THE name says it all: Salt with Attitude.

"It's salt with a kick - you can use it anyway you want," Annette Green, of Millicent in South Australia, says.

    AT A GLANCE
  • Who: Annette Green
  • What: salts and seasonings
  • Where: Millicent, South Australia
  • Why: spice of life
  • Report: GEMMA GADD

From the trees of Adelaide to the markets of Alice Springs, Annette has scoured Australia's offering of native plants and seeds to create her distinct range of Green Farmhouse seasonings and salts, all made on the family farm.

The concept began in the early 1990s when the decline in the wool industry started to impact on the mixed-farming enterprise Annette runs with her husband, Peter.

"I had to have something to do," Annette said.

And so she started with a range of "wet" products - mustards, jams and chutneys - and in doing so, discovered a market for seasonings and salts using native Australian flavours.

"From the beginning, the products always had a bush slant," she said.

"I've always been interested in native plants - I have an ability to marry spices together and know what goes with what."

The foundation product in the range - Drover's salt - is sea salt blended with saltbush flakes, native peppercorns and other spices.

"I wanted to create an all-in-one salt and seasoning for campers and people travelling who don't want to take the whole spice rack with them," Annette said.

The range has since grown to three salts - there is also Sunaami Salt - and four seasonings; Pepper Power Lemon, Boobialla Bush Seasoning, Coolamon Herbs and Corroboree dust.

All the names reflect the product's core ingredients and purpose; Sunaami Salt includes seaweed and can works well with seafood and Corroboree Dust is a red-spice mix, representing the red dust of an Aboriginal Corroboree dance and made with ingredients used in traditional Aboriginal cooking such as native pepperleaf and kurrajong seed.

"Names are very important in selling products," Annette said. "They convey not just the ingredients but the Australian bush feel that is so important to the tourism trade."

The products are sold in the Sydney and Adelaide airports, tourism information centres and delis.

Ingredients are mostly sourced locally or from where they grow natively within Australia - the bush tomatoes are from plantations in Alice Springs and the wattle seeds, muntries, seaweed and saltbush are all grown and harvested locally.

The pepper berry comes from Tasmania and the lemon myrtle from northern NSW.

Annette washes and dries some ingredients - such as seaweed and lemon peel - herself. "I'm a great stealer of seeds off the (Kurrajong) trees in Adelaide and I have my sources ... my husband gets very embarrassed by this," she said.

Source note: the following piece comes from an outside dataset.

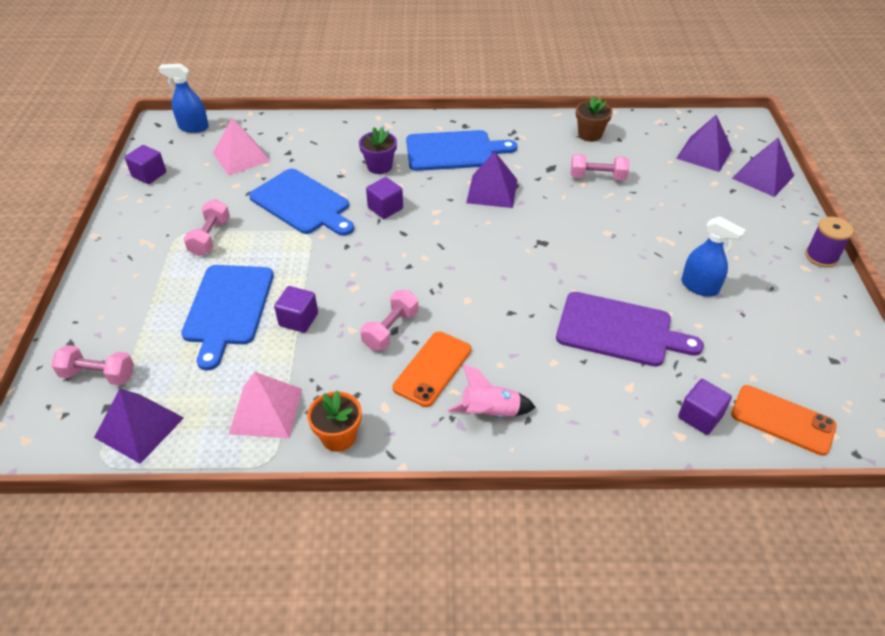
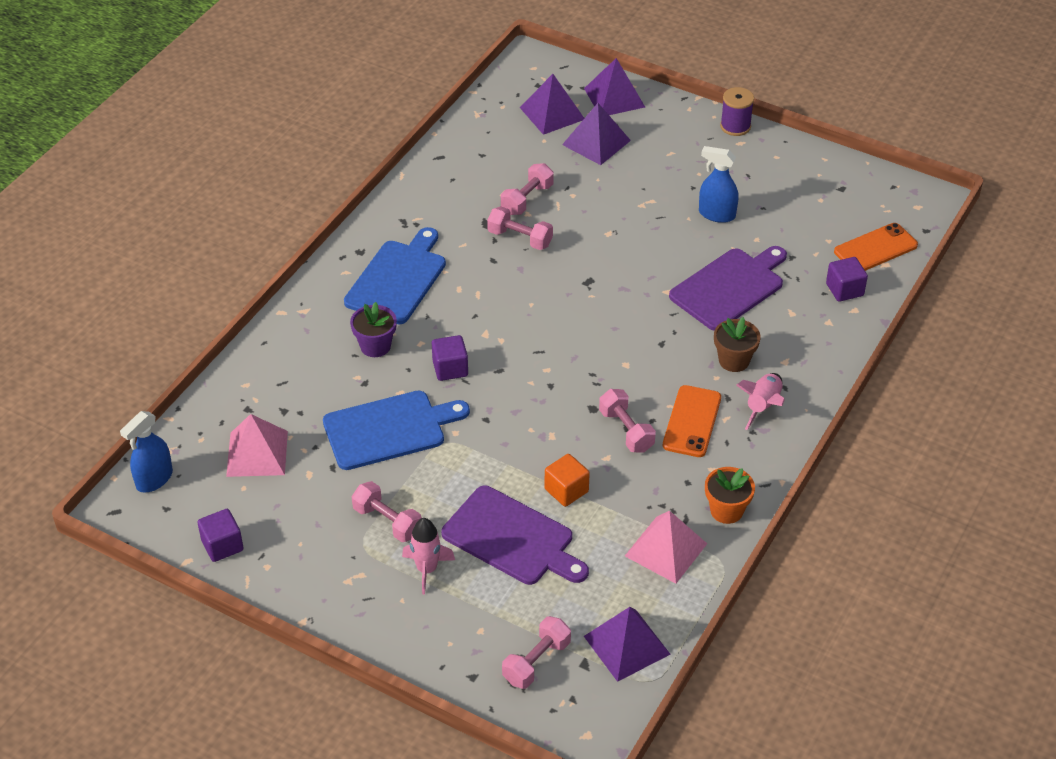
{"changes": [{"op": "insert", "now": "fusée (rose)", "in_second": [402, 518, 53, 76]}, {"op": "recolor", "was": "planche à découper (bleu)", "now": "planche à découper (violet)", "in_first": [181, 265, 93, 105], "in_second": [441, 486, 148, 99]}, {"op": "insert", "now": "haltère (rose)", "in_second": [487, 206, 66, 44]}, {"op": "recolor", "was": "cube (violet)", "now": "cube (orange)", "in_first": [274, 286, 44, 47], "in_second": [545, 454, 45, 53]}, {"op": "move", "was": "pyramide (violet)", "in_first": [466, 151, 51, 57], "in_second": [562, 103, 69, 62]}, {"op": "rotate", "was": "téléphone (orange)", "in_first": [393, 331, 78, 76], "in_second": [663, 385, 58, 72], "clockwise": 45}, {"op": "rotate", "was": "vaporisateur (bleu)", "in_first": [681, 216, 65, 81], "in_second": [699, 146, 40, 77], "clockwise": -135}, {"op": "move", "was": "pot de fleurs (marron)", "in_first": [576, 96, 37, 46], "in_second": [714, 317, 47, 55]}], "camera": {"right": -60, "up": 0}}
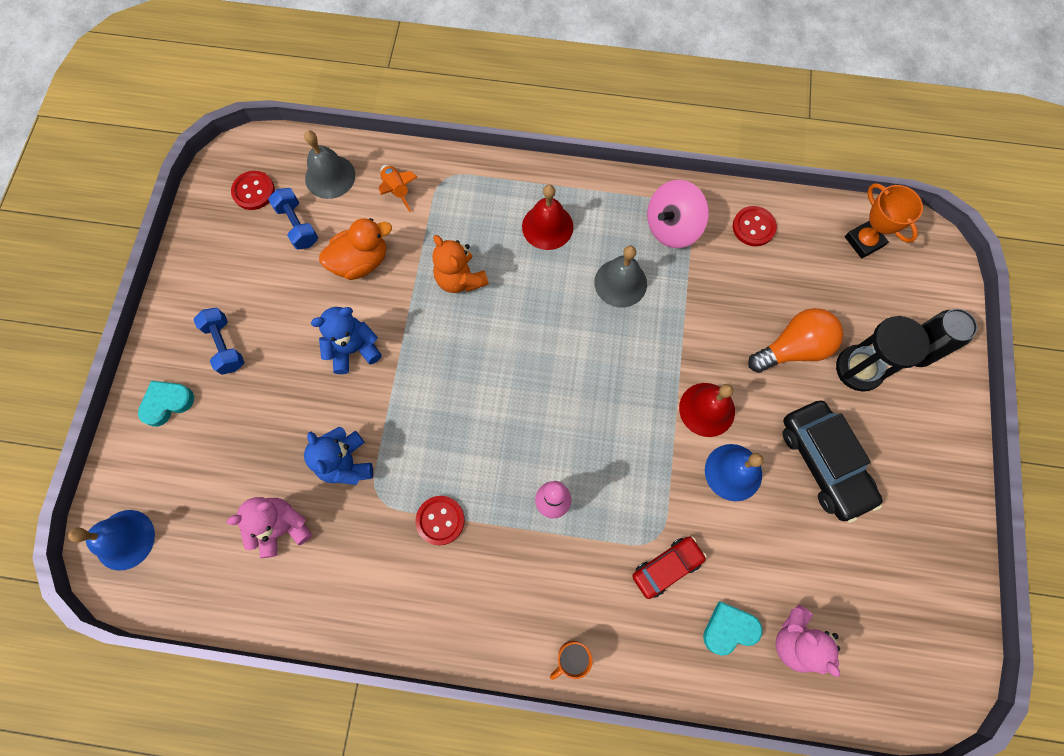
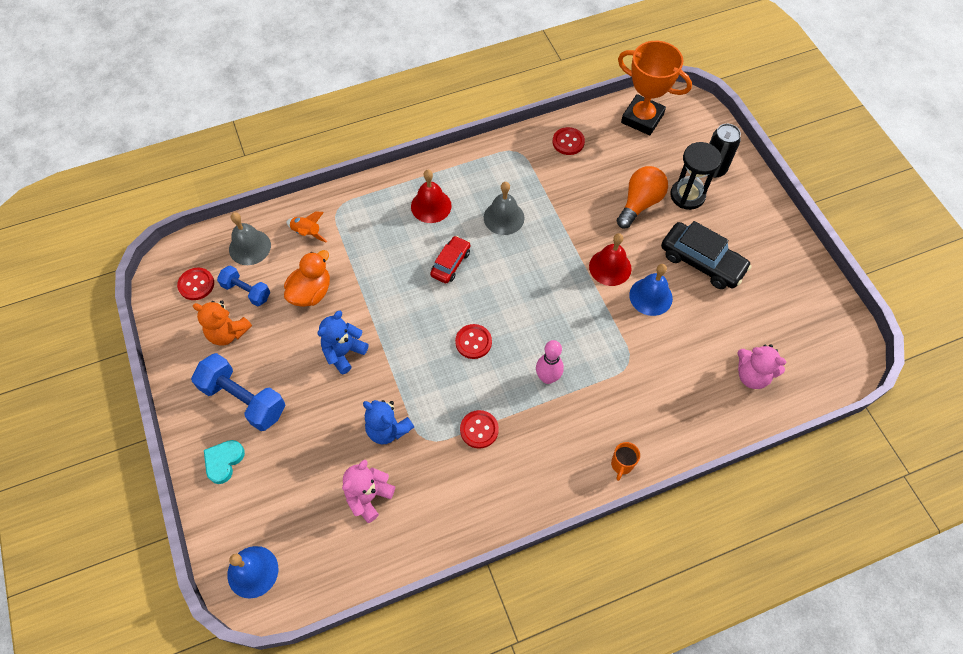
{"changes": [{"op": "resize", "was": "haltère (bleu)", "in_first": [193, 308, 51, 67], "in_second": [191, 353, 94, 78], "ratio": 1.66}, {"op": "move", "was": "ours en peluche (orange)", "in_first": [432, 235, 57, 58], "in_second": [193, 301, 59, 45]}, {"op": "move", "was": "voiture (rouge)", "in_first": [632, 537, 75, 62], "in_second": [430, 236, 40, 47]}, {"op": "insert", "now": "bouton (rouge)", "in_second": [455, 324, 37, 35]}, {"op": "resize", "was": "trophée (orange)", "in_first": [845, 183, 78, 76], "in_second": [618, 41, 74, 94], "ratio": 1.55}, {"op": "delete", "was": "toupie (rose)", "in_first": [647, 180, 62, 68]}, {"op": "delete", "was": "cœur (turquoise)", "in_first": [703, 602, 60, 54]}], "camera": {"right": -30, "up": -10}}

But Annette needs to be creative - for one, Kurrajong seeds are not commercially grown and so she has had to discover her own means of harvesting and processing the seeds from the boat-like pods.

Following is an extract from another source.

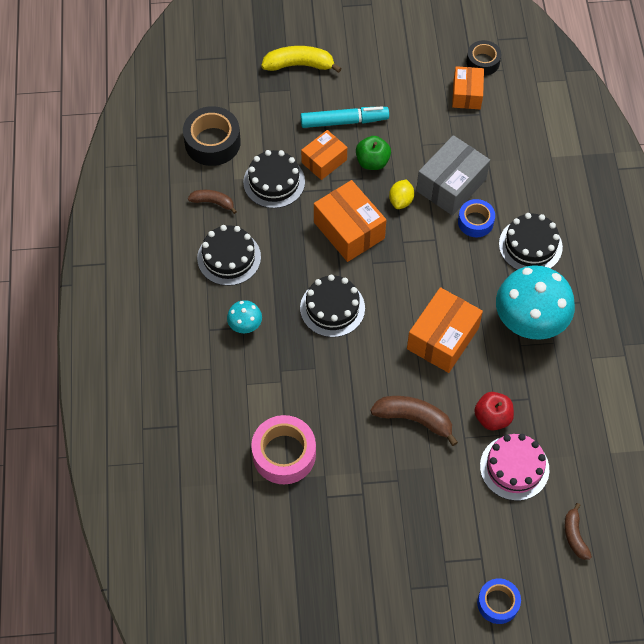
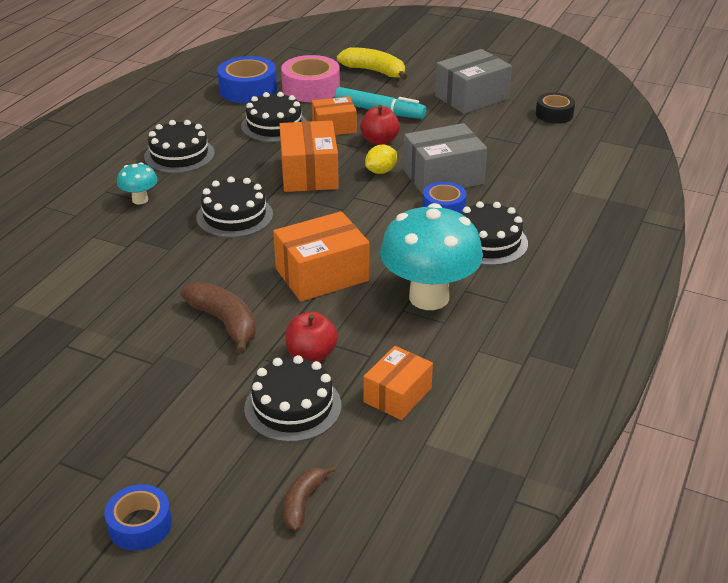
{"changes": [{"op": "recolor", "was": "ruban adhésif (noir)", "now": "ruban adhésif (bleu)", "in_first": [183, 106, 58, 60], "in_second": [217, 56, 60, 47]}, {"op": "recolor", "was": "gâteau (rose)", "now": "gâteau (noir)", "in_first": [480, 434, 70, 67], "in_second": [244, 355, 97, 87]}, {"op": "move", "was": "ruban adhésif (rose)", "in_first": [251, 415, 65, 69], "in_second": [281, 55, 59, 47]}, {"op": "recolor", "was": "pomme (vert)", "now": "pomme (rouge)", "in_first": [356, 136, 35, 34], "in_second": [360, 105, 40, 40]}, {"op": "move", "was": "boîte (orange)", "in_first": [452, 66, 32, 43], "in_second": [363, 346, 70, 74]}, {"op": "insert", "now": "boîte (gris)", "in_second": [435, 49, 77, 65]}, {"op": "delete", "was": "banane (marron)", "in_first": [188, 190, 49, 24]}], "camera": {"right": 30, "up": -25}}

"They are prickly and difficult to handle, but when the seeds are roasted, they have a lovely nutty taste," she says.

Availability of such ingredients can vary, meaning Annette needs to plan well in advance to ensure the Green Farmhouse range can be made year round.

"The local wattle-seed supply has been low this year and so I've had to seek out a supplier who has guaranteed a three-year supply," she said.

Ingredients are bought in 1kg to 25kg bags and mixed according to recipes developed in Annette's own kitchen.

The products are then packaged on the property and sold in 30, 40 and 80 gram sachets ($6.50), 40g jars ($8.50) and 200g stainless-steel shakers ($19.95) online or distributed by the boxful to major outlets.

While breaking into the niche and top-end market has proven lucrative, Annette said convincing regular household cooks to try the products has been tougher. "It's harder to get the general public on to the idea that native bush herbs can be used in mainstream cooking," she said.

"But, because our kids are getting more allergies and asthma, people are more concerned about preservatives and additives - Green Farmhouse products are natural, Halal accredited and gluten free."

Online sales are steadily increasing and Annette will this year market it to France's high-end provincial cooking and restaurant trade.

"The Italians are not interested - they are more closed about their cooking - but the French are adventurous," she said. "There's a fair bit of input that goes into a business like this, but Australian native foods and flavours are slowly creeping into cooking both here and overseas."